Ich müßte dann ja noch eins mit tar  machen um es auf ext4 zurückzuspielen. Das DD Backup würde mir ja ext3 "recovern".

Aber ich habe ech  Schiss, machmal ist das einfach so  :Wink:  Als Gentoo Nutzer entwickelt man auf die Dauer irgendwie eine persönliche Beziehung zu seinem Computer. Wer möchte schon gern einen Freund töten?

----------

## mv

EIn backup würde ich höchstens dann mit "dd" machen, wenn Du ein System hast, bei dem die Downtime im Problemfall sehr entscheidend ist.

Normalerweise bist Du immer besser beraten, ein Backup der Files zu machen.

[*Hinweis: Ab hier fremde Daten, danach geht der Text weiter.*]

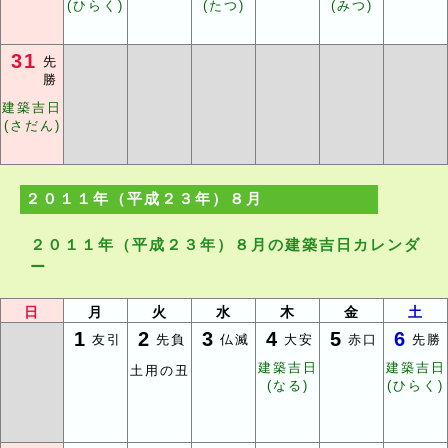
(ひらく)
(たつ)
(みつ)
31
先
勝
建築吉日
(さだん)
２０１１年（平成２３年）８月
２０１１年（平成２３年）８月の建築吉日カレンダ
ー
日
月
火
水
木
金
土
1
2
3
4
5
6
友引
先負
仏滅
大安
赤口
先勝
建築吉日
建築吉日
土用の丑
(なる)
(ひらく)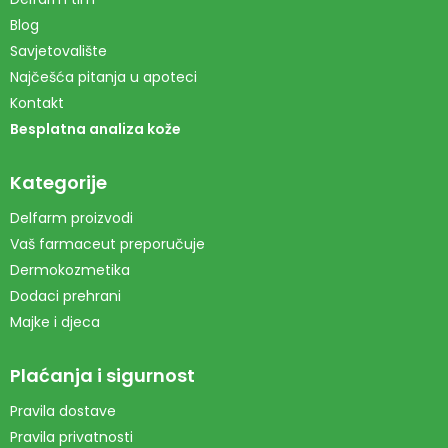
Blog
Savjetovalište
Najčešća pitanja u apoteci
Kontakt
Besplatna analiza kože
Kategorije
Delfarm proizvodi
Vaš farmaceut preporučuje
Dermokozmetika
Dodaci prehrani
Majke i djeca
Plaćanja i sigurnost
Pravila dostave
Pravila privatnosti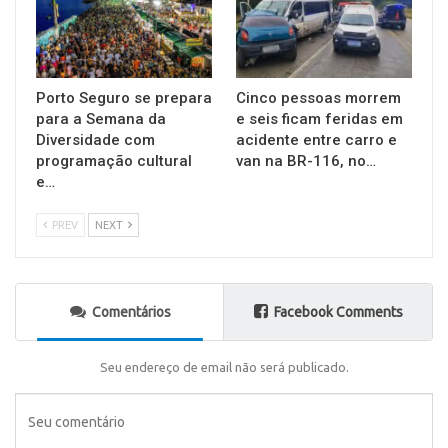
Porto Seguro se prepara
Cinco pessoas morrem
para a Semana da
e seis ficam feridas em
Diversidade com
acidente entre carro e
programação cultural
van na BR-116, no…
e…
PREV
NEXT
Comentários
Facebook Comments
Seu endereço de email não será publicado.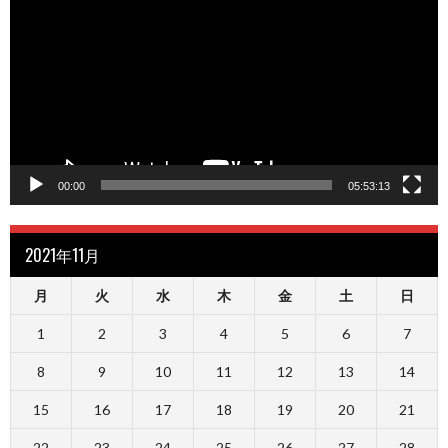
プ
レ
ー
ヤ
ー
00:00
05:53:13
2021年11月
月
火
水
木
金
土
日
1
2
3
4
5
6
7
8
9
10
11
12
13
14
15
16
17
18
19
20
21
22
23
24
25
26
27
28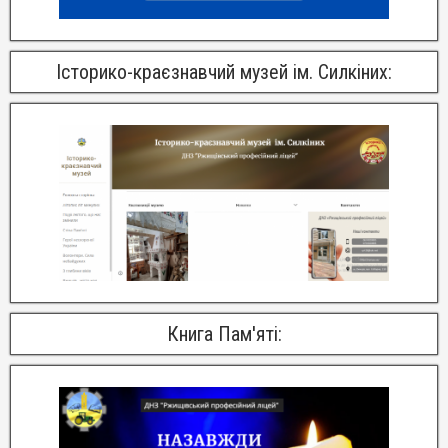
Історико-краєзнавчий музей ім. Силкіних:
Книга Пам'яті: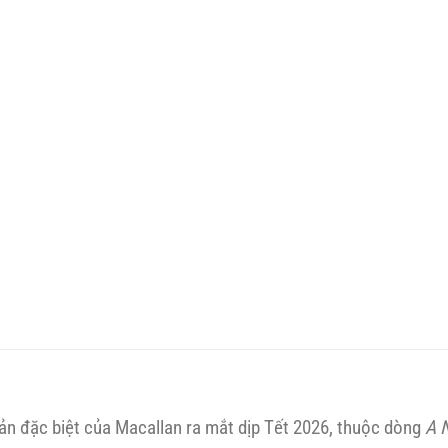
ản đặc biệt của Macallan ra mắt dịp Tết 2026, thuộc dòng
A 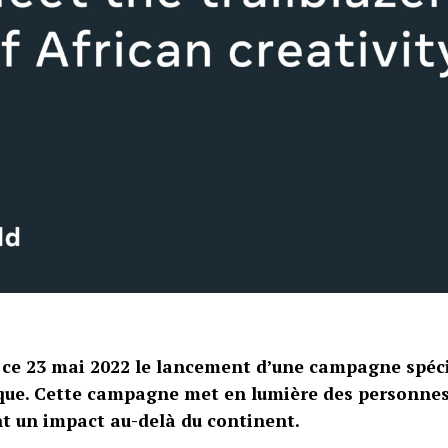
ce 23 mai 2022 le lancement d’une campagne spéci
ique. Cette campagne met en lumière des personnes
t un impact au-delà du continent.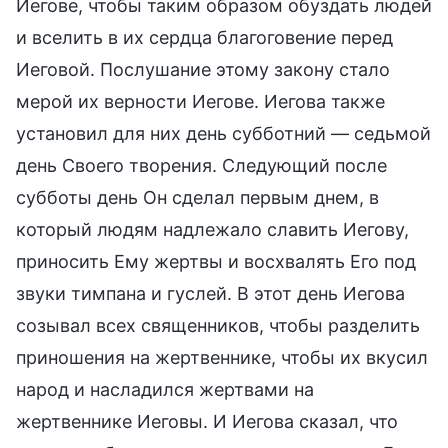
Иегове, чтобы таким образом обуздать людей
и вселить в их сердца благоговение перед
Иеговой. Послушание этому закону стало
мерой их верности Иегове. Иегова также
установил для них день субботний — седьмой
день Своего творения. Следующий после
субботы день Он сделал первым днем, в
который людям надлежало славить Иегову,
приносить Ему жертвы и восхвалять Его под
звуки тимпана и гуслей. В этот день Иегова
созывал всех священников, чтобы разделить
приношения на жертвеннике, чтобы их вкусил
народ и насладился жертвами на
жертвеннике Иеговы. И Иегова сказал, что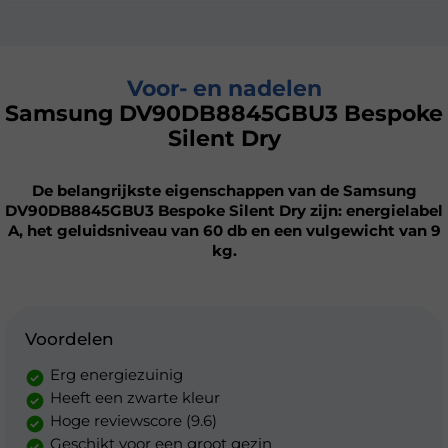
Voor- en nadelen
Samsung DV90DB8845GBU3 Bespoke
Silent Dry
De belangrijkste eigenschappen van de Samsung
DV90DB8845GBU3 Bespoke Silent Dry zijn: energielabel
A, het geluidsniveau van 60 db en een vulgewicht van 9
kg.
Voordelen
Erg energiezuinig
Heeft een zwarte kleur
Hoge reviewscore (9.6)
Geschikt voor een groot gezin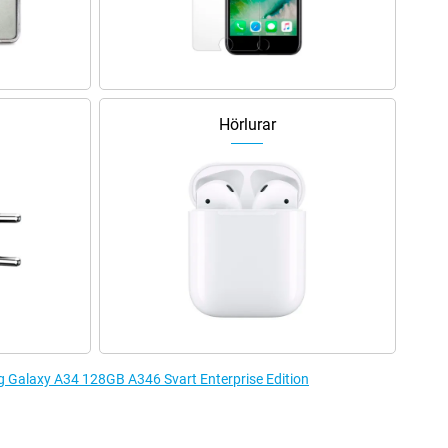
Hörlurar
ng Galaxy A34 128GB A346 Svart Enterprise Edition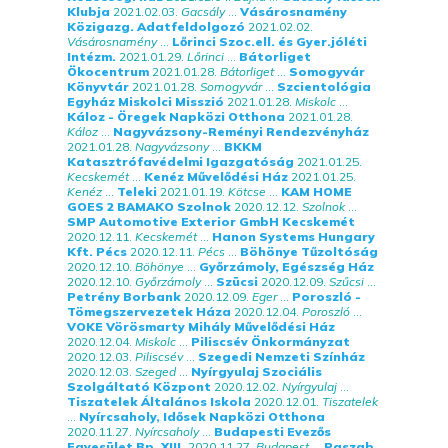
Klubja
2021.02.03.
Gacsály
...
Vásárosnamény
Közigazg. Adatfeldolgozó
2021.02.02.
Vásárosnamény
...
Lőrinci Szoc.ell. és Gyer.jóléti
Intézm.
2021.01.29.
Lőrinci
...
Bátorliget
Ökocentrum
2021.01.28.
Bátorliget
...
Somogyvár
Könyvtár
2021.01.28.
Somogyvár
...
Szcientológia
Egyház Miskolci Misszió
2021.01.28.
Miskolc
...
Káloz - Öregek Napközi Otthona
2021.01.28.
Káloz
...
Nagyvázsony-Reményi Rendezvényház
2021.01.28.
Nagyvázsony
...
BKKM
Katasztrófavédelmi Igazgatóság
2021.01.25.
Kecskemét
...
Kenéz Művelődési Ház
2021.01.25.
Kenéz
...
Teleki
2021.01.19.
Kötcse
...
KAM HOME
GOES 2 BAMAKO Szolnok
2020.12.12.
Szolnok
...
SMP Automotive Exterior GmbH Kecskemét
2020.12.11.
Kecskemét
...
Hanon Systems Hungary
Kft. Pécs
2020.12.11.
Pécs
...
Böhönye Tűzoltóság
2020.12.10.
Böhönye
...
Győrzámoly, Egészség Ház
2020.12.10.
Győrzámoly
...
Szücsi
2020.12.09.
Szűcsi
...
Petrény Borbank
2020.12.09.
Eger
...
Poroszló -
Tömegszervezetek Háza
2020.12.04.
Poroszló
...
VOKE Vörösmarty Mihály Művelődési Ház
2020.12.04.
Miskolc
...
Piliscsév Önkormányzat
2020.12.03.
Piliscsév
...
Szegedi Nemzeti Színház
2020.12.03.
Szeged
...
Nyírgyulaj Szociális
Szolgáltató Központ
2020.12.02.
Nyírgyulaj
...
Tiszatelek Általános Iskola
2020.12.01.
Tiszatelek
...
Nyírcsaholy, Idősek Napközi Otthona
2020.11.27.
Nyírcsaholy
...
Budapesti Evezős
Egyesület Bp. XIII.
2020.11.27.
Budapest
...
Paszab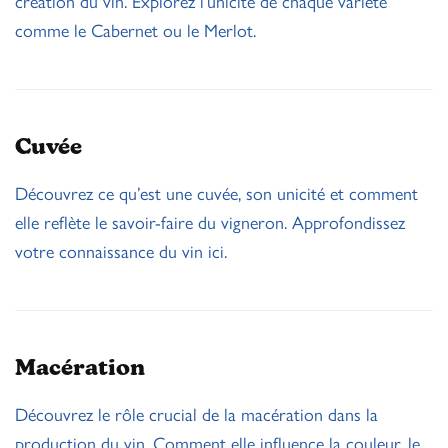
création du vin. Explorez l’unicité de chaque variété
comme le Cabernet ou le Merlot.
Cuvée
Découvrez ce qu’est une cuvée, son unicité et comment
elle reflète le savoir-faire du vigneron. Approfondissez
votre connaissance du vin ici.
Macération
Découvrez le rôle crucial de la macération dans la
production du vin. Comment elle influence la couleur, le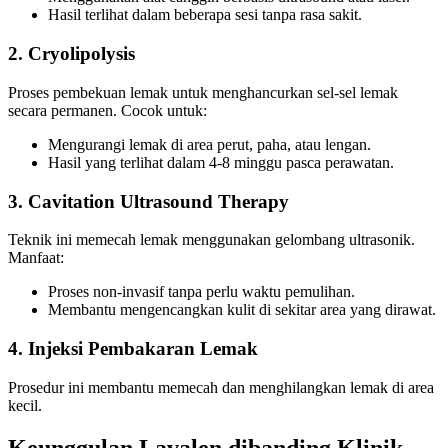
Hasil terlihat dalam beberapa sesi tanpa rasa sakit.
2. Cryolipolysis
Proses pembekuan lemak untuk menghancurkan sel-sel lemak
secara permanen. Cocok untuk:
Mengurangi lemak di area perut, paha, atau lengan.
Hasil yang terlihat dalam 4-8 minggu pasca perawatan.
3. Cavitation Ultrasound Therapy
Teknik ini memecah lemak menggunakan gelombang ultrasonik.
Manfaat:
Proses non-invasif tanpa perlu waktu pemulihan.
Membantu mengencangkan kulit di sekitar area yang dirawat.
4. Injeksi Pembakaran Lemak
Prosedur ini membantu memecah dan menghilangkan lemak di area
kecil.
Keunggulan Lavalen dibanding Klinik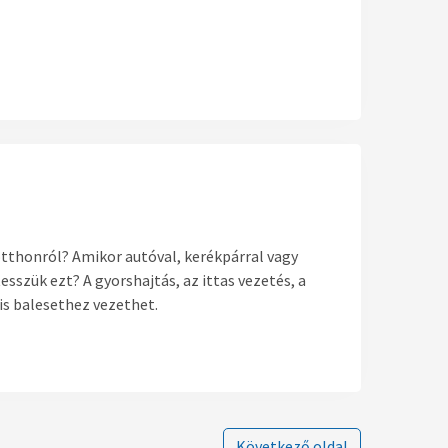
tthonról? Amikor autóval, kerékpárral vagy
szük ezt? A gyorshajtás, az ittas vezetés, a
is balesethez vezethet.
Következő oldal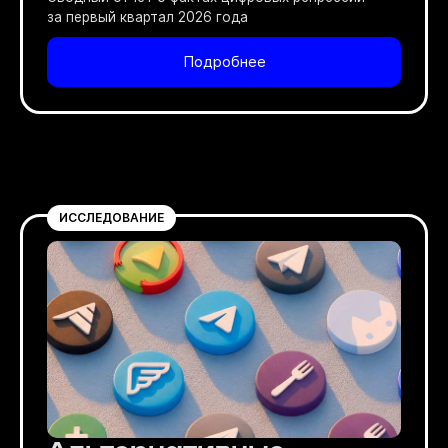
за первый квартал 2026 года
Подробнее
ИССЛЕДОВАНИЕ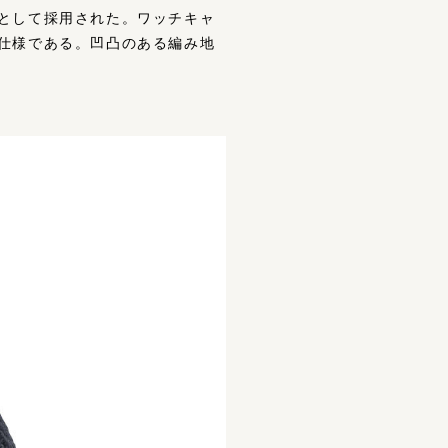
として採用された。ワッチキャ
仕様である。凹凸のある編み地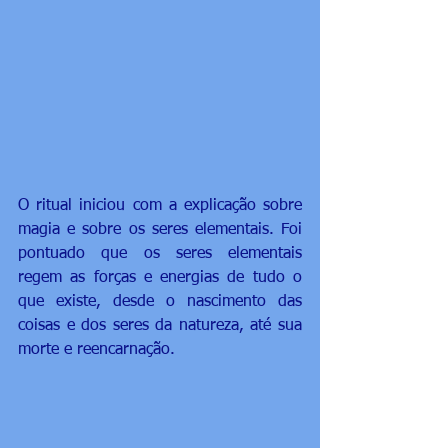
O ritual iniciou com a explicação sobre 
magia e sobre os seres elementais. Foi 
pontuado que os seres elementais 
regem as forças e energias de tudo o 
que existe, desde o nascimento das 
coisas e dos seres da natureza, até sua 
morte e reencarnação.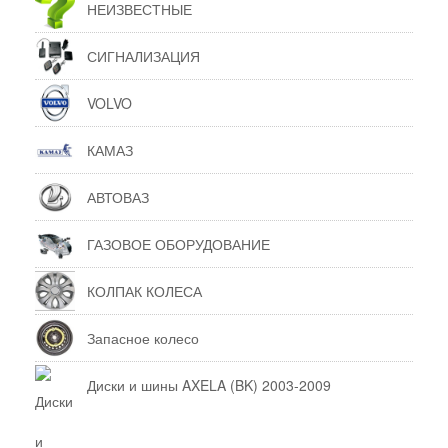
НЕИЗВЕСТНЫЕ
СИГНАЛИЗАЦИЯ
VOLVO
КАМАЗ
АВТОВАЗ
ГАЗОВОЕ ОБОРУДОВАНИЕ
КОЛПАК КОЛЕСА
Запасное колесо
Диски и шины AXELA (BK) 2003-2009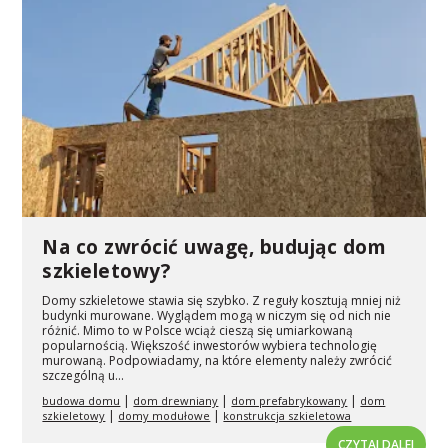
Na co zwrócić uwagę, budując dom
szkieletowy?
Domy szkieletowe stawia się szybko. Z reguły kosztują mniej niż
budynki murowane. Wyglądem mogą w niczym się od nich nie
różnić. Mimo to w Polsce wciąż cieszą się umiarkowaną
popularnością. Większość inwestorów wybiera technologię
murowaną. Podpowiadamy, na które elementy należy zwrócić
szczególną u...
|
|
|
budowa domu
dom drewniany
dom prefabrykowany
dom
|
|
szkieletowy
domy modułowe
konstrukcja szkieletowa
CZYTAJ DALEJ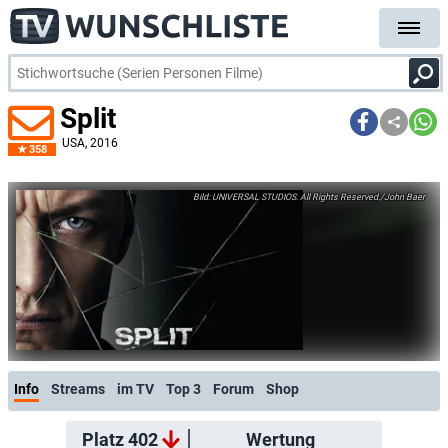
Split
USA
, 2016
358
UNIVERSAL STUDIOS. All Rights Reserved./John Baer
Info
Streams
im TV
Top 3
Forum
Shop
Platz 402
Wertung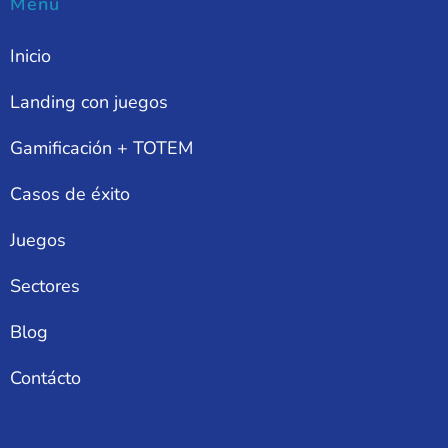
Menú
Inicio
Landing con juegos
Gamificación + TOTEM
Casos de éxito
Juegos
Sectores
Blog
Contácto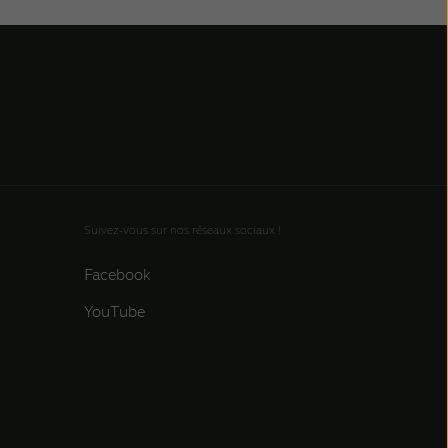
Suivez-vous sur nos réseaux sociaux !
Facebook
YouTube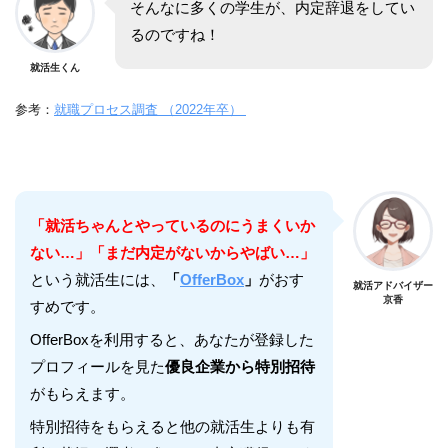
そんなに多くの学生が、内定辞退をしてい
るのですね！
就活生くん
参考：
就職プロセス調査 （2022年卒）
「就活ちゃんとやっているのにうまくいか
ない…」「まだ内定がないからやばい…」
という就活生には、
「
OfferBox
」
がおす
就活アドバイザー
京香
すめです。
OfferBoxを利用すると、あなたが登録した
プロフィールを見た
優良企業から特別招待
がもらえます。
特別招待をもらえると他の就活生よりも有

Wenn Du das Filesystem wechseln willst, musst Du sogar ein Backup der Files machen.

Aber ich halte es für übertrieben, alles neu einzuspielen, nur um ein paar ext4-Features einzuschalten - außer Dein Dateisystem wäre wegen Defragmentierung derzeit nervig langsam: Normalerweise wirst Du keinen Unterschied bemerken.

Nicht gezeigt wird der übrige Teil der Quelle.